On peut sans doute admettre que, parfois, les formes d’expression du Magistère ecclésial n’apparaissent pas précisément comme facilement compréhensibles. Elles doivent être traduites par les prédicateurs et les catéchistes dans un langage qui corresponde aux diverses personnes et à leur milieu culturel respectif. Le contenu essentiel du Magistère ecclésial à ce sujet doit pourtant être maintenu. On ne peut l’atténuer pour des motifs que l’on estime « pastoraux », parce qu’il transmet la vérité révélée.

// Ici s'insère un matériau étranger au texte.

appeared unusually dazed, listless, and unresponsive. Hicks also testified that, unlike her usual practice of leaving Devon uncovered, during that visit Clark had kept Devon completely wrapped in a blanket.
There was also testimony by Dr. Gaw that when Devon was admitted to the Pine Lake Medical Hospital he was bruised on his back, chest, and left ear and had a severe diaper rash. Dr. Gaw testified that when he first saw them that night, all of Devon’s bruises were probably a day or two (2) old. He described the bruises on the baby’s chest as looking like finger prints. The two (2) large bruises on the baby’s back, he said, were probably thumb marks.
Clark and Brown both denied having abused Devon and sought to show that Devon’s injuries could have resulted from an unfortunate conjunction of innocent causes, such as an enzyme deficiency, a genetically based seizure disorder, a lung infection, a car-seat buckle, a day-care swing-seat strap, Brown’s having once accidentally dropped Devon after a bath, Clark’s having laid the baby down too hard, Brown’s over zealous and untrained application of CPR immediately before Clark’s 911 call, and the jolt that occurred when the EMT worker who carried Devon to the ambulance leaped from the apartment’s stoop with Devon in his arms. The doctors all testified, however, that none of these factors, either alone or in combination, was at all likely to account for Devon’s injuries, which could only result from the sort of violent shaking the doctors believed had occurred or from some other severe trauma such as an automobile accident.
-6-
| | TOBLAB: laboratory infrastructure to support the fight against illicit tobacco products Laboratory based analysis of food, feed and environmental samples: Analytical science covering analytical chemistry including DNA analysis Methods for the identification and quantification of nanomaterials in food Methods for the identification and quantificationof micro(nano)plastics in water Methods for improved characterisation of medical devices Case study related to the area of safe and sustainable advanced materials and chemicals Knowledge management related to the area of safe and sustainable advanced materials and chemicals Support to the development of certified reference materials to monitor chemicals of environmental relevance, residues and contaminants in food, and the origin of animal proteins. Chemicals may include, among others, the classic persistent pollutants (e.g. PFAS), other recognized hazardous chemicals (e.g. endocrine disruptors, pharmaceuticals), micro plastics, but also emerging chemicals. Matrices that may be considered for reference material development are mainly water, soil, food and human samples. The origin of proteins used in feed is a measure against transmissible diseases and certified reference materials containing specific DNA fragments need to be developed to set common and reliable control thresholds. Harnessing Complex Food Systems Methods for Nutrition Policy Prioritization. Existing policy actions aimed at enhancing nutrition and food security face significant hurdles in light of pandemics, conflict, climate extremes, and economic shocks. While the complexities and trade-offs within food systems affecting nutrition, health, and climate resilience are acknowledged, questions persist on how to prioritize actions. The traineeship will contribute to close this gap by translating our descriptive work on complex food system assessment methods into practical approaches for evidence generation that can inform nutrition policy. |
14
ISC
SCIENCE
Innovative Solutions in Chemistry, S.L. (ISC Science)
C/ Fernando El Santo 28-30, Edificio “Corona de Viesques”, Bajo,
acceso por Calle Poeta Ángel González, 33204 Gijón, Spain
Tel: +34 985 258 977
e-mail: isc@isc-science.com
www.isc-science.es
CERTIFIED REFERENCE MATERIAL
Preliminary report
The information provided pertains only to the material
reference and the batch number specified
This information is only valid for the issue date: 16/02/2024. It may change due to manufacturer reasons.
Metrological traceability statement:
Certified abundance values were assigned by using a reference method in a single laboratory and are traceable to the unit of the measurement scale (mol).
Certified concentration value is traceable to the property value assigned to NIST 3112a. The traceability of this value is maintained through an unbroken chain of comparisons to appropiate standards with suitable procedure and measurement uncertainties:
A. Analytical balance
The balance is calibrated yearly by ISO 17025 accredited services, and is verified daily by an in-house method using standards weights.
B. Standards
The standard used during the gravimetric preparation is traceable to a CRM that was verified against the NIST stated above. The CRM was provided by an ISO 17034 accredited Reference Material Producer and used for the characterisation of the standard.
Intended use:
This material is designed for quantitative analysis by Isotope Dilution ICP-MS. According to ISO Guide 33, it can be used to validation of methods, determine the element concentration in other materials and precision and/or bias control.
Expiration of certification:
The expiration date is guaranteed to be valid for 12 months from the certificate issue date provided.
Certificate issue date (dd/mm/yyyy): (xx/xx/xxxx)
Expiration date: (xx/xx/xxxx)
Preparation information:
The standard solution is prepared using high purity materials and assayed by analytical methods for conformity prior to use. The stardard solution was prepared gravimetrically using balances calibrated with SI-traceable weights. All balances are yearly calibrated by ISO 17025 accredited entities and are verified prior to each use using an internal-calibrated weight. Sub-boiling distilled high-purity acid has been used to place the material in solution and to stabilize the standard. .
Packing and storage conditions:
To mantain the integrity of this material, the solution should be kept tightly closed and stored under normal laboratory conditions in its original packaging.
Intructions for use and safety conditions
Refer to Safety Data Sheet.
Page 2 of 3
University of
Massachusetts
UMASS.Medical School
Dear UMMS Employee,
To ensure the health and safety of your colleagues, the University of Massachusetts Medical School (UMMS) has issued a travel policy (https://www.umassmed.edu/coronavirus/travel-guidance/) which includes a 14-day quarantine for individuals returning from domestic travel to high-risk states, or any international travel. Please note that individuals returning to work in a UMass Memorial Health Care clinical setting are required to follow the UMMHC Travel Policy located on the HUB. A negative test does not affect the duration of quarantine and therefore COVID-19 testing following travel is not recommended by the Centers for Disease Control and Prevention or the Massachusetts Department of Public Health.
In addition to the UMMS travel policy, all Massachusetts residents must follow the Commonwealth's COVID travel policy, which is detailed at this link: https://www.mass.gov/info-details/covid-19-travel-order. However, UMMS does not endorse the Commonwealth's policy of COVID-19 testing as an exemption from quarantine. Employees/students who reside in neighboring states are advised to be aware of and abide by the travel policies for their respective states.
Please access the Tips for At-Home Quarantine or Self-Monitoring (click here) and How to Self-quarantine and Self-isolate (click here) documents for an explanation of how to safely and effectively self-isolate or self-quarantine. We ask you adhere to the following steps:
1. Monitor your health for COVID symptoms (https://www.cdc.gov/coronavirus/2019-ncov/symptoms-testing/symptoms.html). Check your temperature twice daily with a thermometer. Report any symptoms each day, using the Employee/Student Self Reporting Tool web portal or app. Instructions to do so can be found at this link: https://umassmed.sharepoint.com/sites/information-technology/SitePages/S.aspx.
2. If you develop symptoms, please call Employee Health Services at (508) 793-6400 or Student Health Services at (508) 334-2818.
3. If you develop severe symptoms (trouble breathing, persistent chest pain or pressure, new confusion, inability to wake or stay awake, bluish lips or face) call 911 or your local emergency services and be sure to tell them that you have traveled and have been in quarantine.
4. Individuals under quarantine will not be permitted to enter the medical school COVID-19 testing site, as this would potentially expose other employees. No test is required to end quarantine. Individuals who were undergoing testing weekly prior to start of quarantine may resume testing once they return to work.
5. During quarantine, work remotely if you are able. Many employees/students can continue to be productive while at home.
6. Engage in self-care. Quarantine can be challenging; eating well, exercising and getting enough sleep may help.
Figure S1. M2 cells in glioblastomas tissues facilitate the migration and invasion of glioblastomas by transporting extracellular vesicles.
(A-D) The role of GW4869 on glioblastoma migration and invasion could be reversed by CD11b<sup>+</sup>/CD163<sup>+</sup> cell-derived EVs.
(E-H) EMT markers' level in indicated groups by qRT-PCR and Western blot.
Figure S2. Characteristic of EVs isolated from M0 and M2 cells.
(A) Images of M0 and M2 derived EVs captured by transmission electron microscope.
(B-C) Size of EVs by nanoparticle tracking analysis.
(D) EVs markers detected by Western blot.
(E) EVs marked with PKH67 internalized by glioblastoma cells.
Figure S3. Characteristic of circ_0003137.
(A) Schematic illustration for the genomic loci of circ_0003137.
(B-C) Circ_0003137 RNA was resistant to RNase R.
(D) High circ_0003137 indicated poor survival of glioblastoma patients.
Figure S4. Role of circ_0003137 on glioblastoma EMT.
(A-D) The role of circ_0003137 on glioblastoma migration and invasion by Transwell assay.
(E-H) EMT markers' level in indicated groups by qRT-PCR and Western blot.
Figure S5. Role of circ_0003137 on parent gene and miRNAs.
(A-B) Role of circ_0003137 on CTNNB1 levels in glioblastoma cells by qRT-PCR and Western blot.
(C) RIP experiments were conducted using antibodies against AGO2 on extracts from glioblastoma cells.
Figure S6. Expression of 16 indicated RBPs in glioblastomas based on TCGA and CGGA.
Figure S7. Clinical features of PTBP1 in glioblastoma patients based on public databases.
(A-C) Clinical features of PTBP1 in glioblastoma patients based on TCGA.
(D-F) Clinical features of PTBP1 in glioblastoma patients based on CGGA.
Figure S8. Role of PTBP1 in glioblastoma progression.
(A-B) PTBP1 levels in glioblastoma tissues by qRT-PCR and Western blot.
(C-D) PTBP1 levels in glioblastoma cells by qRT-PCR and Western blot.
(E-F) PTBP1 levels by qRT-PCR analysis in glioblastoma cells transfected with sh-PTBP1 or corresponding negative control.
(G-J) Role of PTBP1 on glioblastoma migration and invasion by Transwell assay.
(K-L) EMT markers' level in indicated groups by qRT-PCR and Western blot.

Certes, il est difficile de faire comprendre les exigences de l’Évangile à l’homme sécularisé. Mais cette difficulté pastorale ne peut amener à des compromis avec la vérité. Dans sa lettre encyclique Veritatis splendor, Jean-Paul II a clairement repoussé les solutions prétendument « pastorales », qui sont en contradiction avec les déclarations du Magistère (cf. ibid., n° 56).

 

En ce qui concerne la position du Magistère sur le problème des divorcés remariés, il faut en outre souligner que les documents récents de l’Église unissent, de manière très équilibrée, les exigences de la vérité et celles de la charité. Si, par le passé, dans la présentation de la vérité, parfois la charité n’a pas resplendi suffisamment, à l’inverse le danger est grand aujourd’hui de se taire ou de compromettre la vérité au nom de la charité. Certes, la parole de vérité peut faire mal et être incommode. Mais elle est le chemin de la guérison, de la paix, de la liberté intérieure. Une pastorale qui veut vraiment aider les personnes doit toujours se fonder sur la vérité. Seul ce qui est vrai peut être aussi pastoral. « Alors, vous connaîtrez la vérité et la vérité vous rendra libres » (Jn 8, 32).

 

[1]     Ce texte reprend la troisième partie de l’Introduction du cardinal Joseph Ratzinger au numéro 17 de la collection « Documenti e Studi », dirigée par la Congrégation pour la doctrine de la foi, Sulla pastorale dei divorziati risposati, LEV, Cité du Vatican 1998, p. 20-29. Les notes ont été ajoutées.

 

[2]     Cf. Angel Rodríguez Luño, L’epicheia nella cura pastorale dei fedeli divorziati risposati, ibid., p. 75-87 ; Piero Giorgio Marcuzzi, S.D.B., Applicazione di “aequitas et epikeia” ai contenuti della Lettera della Congregazione per la Dottrina della Fede del 14 settembre 1994, ibid., p. 88-98 ; Gilles Pelland, S.J., La pratica della Chiesa antica relativa ai fedeli divorziati risposati, ibid., p. 99-131.

 

[3]        Durant une rencontre avec le clergé du diocèse d’Aoste, le 25 juillet 2005, le Pape Benoît XVI a affirmé au sujet de cette question difficile : « la situation est particulièrement douloureuse pour les personnes qui se sont mariées à l’Église, mais qui ne sont pas vraiment croyantes et qui l’ont fait par tradition, puis ayant contracté un nouveau mariage non valide, se convertissent, trouvent la foi et se sentent exclues du Sacrement. Cela est réellement une grande souffrance, et lorsque j’étais Préfet de la Congrégation pour la Doctrine de la Foi, j’ai invité plusieurs Conférences épiscopales et spécialistes à étudier ce problème : un sacrement célébré sans foi. Je n’ose pas m’avancer en affirmant que l’on puisse trouver ici réellement un motif d’invalidité parce qu’il manquait une dimension fondamentale au mariage. Je le pensais personnellement, mais à la suite des discussions que nous avons eues, j’ai compris que le problème est très difficile et doit être encore approfondi ».